Stored data:
# # # # #

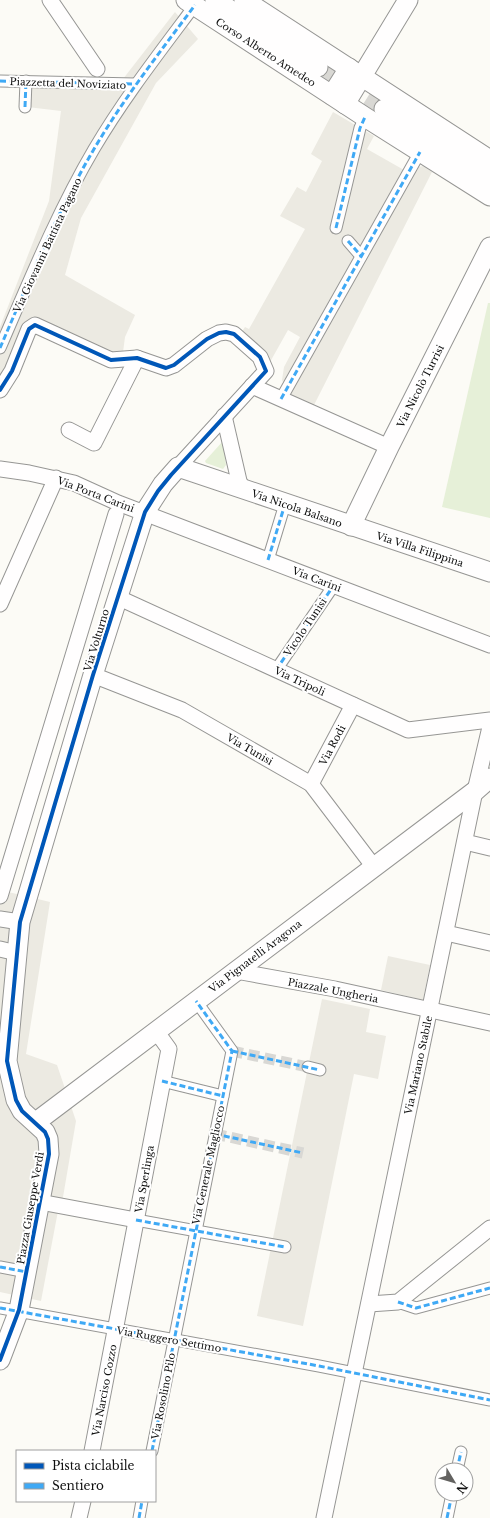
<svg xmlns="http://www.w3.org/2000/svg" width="490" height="1518" font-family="'Libre Baskerville',serif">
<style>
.green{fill:#e6f0d8}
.plaza{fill:#eceae2}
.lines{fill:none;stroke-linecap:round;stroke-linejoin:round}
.pedestrian-tunnel{stroke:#d9d8d4;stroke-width:11;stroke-dasharray:11 5.5;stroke-linecap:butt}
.tertiary-tunnel{stroke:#d9d8d4;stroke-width:19;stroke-dasharray:19 10;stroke-linecap:butt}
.pedestrian-casing{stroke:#969694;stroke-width:13}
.minor-casing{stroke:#969694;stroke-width:17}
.tertiary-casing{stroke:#969694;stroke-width:21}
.pedestrian{stroke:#fffefe;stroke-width:11}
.minor{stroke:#fffefe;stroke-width:15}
.tertiary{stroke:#fffefe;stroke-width:19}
.quiet{stroke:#3fa9f5;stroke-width:3;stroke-dasharray:6 3;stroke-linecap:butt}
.cycleway-casing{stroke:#fff;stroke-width:6}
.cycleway{stroke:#0057b8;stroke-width:4}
.labels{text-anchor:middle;stroke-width:4;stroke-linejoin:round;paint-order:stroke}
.street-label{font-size:10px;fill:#101010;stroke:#fff}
</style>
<rect width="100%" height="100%" fill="#fcfbf6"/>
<g class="green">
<polygon points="488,303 490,303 490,518 442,507"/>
<polygon points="223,441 226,465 223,469 206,463 205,461"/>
</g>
<g class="plaza">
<polygon points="175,12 198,39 156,83 81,218 65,275 135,315 125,337 123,352 115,356 41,323 11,360 0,379 0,327 49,201 61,111 19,106 21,76 123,79"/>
<polygon points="333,112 374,136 367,149 404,170 423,166 432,172 313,407 288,393 282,380 284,367 300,337 288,330 270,362 268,355 241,333 245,327 249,329 305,229 280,216 297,187 306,192 322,161 311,154"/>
<polygon points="0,890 50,902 26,1054 57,1065 76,1121 63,1197 58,1211 41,1301 0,1292"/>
<polygon points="388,956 430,965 423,1000 381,990"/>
<polygon points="322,999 370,1009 366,1032 386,1036 378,1079 354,1074 303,1326 257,1316"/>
</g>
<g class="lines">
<g class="pedestrian-tunnel">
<polyline points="232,1051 308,1067"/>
<polyline points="215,1134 303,1153"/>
</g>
<polyline class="tertiary-tunnel" points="318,67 384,109"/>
<g class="pedestrian-casing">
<g id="pedestrian">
<polyline points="0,81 135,84"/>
<polyline points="25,107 26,81"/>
<polyline points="336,228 360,128 365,117"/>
<polyline points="348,241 361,256"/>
<path d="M0,348C29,281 57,212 94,149C124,98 160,52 195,5"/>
<polyline points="281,399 420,152"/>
<polyline points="268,560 285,504"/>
<polyline points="276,670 334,585"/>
<polyline points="308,1067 320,1070"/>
<polyline points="162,1081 223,1096"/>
<polyline points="136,1220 285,1247"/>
<polyline points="0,1267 27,1272"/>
<polyline points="398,1302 416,1308 490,1288"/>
<polyline points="0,1308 319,1366 490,1400"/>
<polyline points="152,1451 232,1051 196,1001"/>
<polyline points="457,1470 461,1452"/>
<polyline points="139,1518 142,1501"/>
<polyline points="447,1518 452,1494"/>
</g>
</g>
<g class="minor-casing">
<g id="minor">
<polyline points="50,0 97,69"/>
<polyline points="252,386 389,447"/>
<polyline points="0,390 12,371 29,329 35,325 111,360 137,358 166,368 174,365 207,339 219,333 226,332 234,334 260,357 266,371 178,467"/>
<polyline points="224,416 239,481 243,489"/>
<polyline points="69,430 94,443 137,358"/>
<polyline points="0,469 29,473 74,483 118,503 490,645"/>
<polyline points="117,597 408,730 490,720"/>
<polyline points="0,604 56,478"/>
<polyline points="93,675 182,710 311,784 374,867"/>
<polyline points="311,784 353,705"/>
<polyline points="465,842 490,848"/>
<polyline points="0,896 116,514"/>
<polyline points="0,919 20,922"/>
<polyline points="446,933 490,943"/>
<polyline points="0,949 17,953"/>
<polyline points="236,971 335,989 490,1023"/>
<polyline points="40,1202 136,1220"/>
<polyline points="369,1304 398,1302 490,1228"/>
<polyline points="92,1451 169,1049 156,1031"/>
<polyline points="79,1518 83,1501"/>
<polyline points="324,1518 475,791 490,727"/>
</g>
</g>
<g class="tertiary-casing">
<g id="tertiary">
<polyline points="186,0 365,117 490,196"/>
<polyline points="215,0 318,67"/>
<polyline points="244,0 490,160"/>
<polyline points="332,95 349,68"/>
<polyline points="345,104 408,0"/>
<polyline points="384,109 490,177"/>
<polyline points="351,526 389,447 490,247"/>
<polyline points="36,1122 475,791 490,778"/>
<polyline points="0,1360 19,1310 49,1154 48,1139 45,1132 22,1111 16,1100 7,1061 20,922 93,675 145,512 163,484 178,467 490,572"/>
</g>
</g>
<use href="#pedestrian" class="pedestrian"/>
<use href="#minor" class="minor"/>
<use href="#tertiary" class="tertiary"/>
<g class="quiet">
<polyline points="0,81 135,84"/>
<polyline points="25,107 26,81"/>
<polyline points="336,228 360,128 365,117"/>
<polyline points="348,241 361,256"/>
<path d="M0,348C29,281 57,212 94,149C124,98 160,52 195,5"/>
<polyline points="281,399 420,152"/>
<polyline points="268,560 285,504"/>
<polyline points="276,670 334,585"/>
<polyline points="232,1051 320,1070"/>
<polyline points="162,1081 223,1096"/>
<polyline points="215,1134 303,1153"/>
<polyline points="136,1220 285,1247"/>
<polyline points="0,1267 27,1272"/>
<polyline points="398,1302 416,1308 490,1288"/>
<polyline points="0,1308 319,1366 490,1400"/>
<polyline points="152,1451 232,1051 196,1001"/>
<polyline points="457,1470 461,1452"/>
<polyline points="139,1518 142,1501"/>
<polyline points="447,1518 452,1494"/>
</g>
<g class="cycleway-casing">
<polyline id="cycleway" points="0,390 12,371 29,329 35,325 111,360 137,358 166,368 174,365 207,339 219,333 226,332 234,334 260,357 266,371 171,475 158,491 145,512 93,675 20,922 7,1061 16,1100 22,1111 45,1132 48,1139 49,1154 19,1310 0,1360"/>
</g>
<use href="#cycleway" class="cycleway"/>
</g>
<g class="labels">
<g class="street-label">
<text transform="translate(266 52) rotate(33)" y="4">Corso Alberto Amedeo</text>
<text transform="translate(68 83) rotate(2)" y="4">Piazzetta del Noviziato</text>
<text transform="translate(47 245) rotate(-65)" y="4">Via Giovanni Battista Pagano</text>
<text transform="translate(420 386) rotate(-63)" y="4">Via Nicolò Turrisi</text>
<text transform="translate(96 494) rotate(21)" y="4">Via Porta Carini</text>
<text transform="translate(297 508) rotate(19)" y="4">Via Nicola Balsano</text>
<text transform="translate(420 549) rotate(18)" y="4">Via Villa Filippina</text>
<text transform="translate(317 579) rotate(21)" y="4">Via Carini</text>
<text transform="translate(305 627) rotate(-56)" y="4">Vicolo Tunisi</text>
<text transform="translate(96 640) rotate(-73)" y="4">Via Volturno</text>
<text transform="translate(300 681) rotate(25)" y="4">Via Tripoli</text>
<text transform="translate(332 745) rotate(-62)" y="4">Via Rodi</text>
<text transform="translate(250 749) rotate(30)" y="4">Via Tunisi</text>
<text transform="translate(255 956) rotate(-37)" y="4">Via Pignatelli Aragona</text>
<text transform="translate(333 990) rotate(11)" y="4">Piazzale Ungheria</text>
<text transform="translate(418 1065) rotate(-78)" y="4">Via Mariano Stabile</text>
<text transform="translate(208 1165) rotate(-78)" y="4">Via Generale Magliocco</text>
<text transform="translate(144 1179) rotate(-80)" y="4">Via Sperlinga</text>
<text transform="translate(30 1208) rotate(-80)" y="4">Piazza Giuseppe Verdi</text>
<text transform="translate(169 1339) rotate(10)" y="4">Via Ruggero Settimo</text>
<text transform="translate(104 1390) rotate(-79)" y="4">Via Narciso Cozzo</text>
<text transform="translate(163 1396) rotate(-79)" y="4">Via Rosolino Pilo</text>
</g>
</g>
<rect x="16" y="1450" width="140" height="52" fill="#ffffff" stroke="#9f9f9f"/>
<rect x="24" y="1463" width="20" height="6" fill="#0057b8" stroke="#9f9f9f"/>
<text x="52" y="1470" font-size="12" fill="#101010">Pista ciclabile</text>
<rect x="24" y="1483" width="20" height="6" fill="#3fa9f5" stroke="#9f9f9f"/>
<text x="52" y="1490" font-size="12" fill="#101010">Sentiero</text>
<g transform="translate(454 1482) rotate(128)"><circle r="19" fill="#ffffff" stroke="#9f9f9f"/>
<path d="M0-3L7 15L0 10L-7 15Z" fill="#636260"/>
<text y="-6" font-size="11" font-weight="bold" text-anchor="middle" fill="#101010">N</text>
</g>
</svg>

# # # # #

-- WORK INSTRUCTION --
Work through the records line by line and tally those with the word "lines". Report only the total.

-- RESPONSE BELOW --
2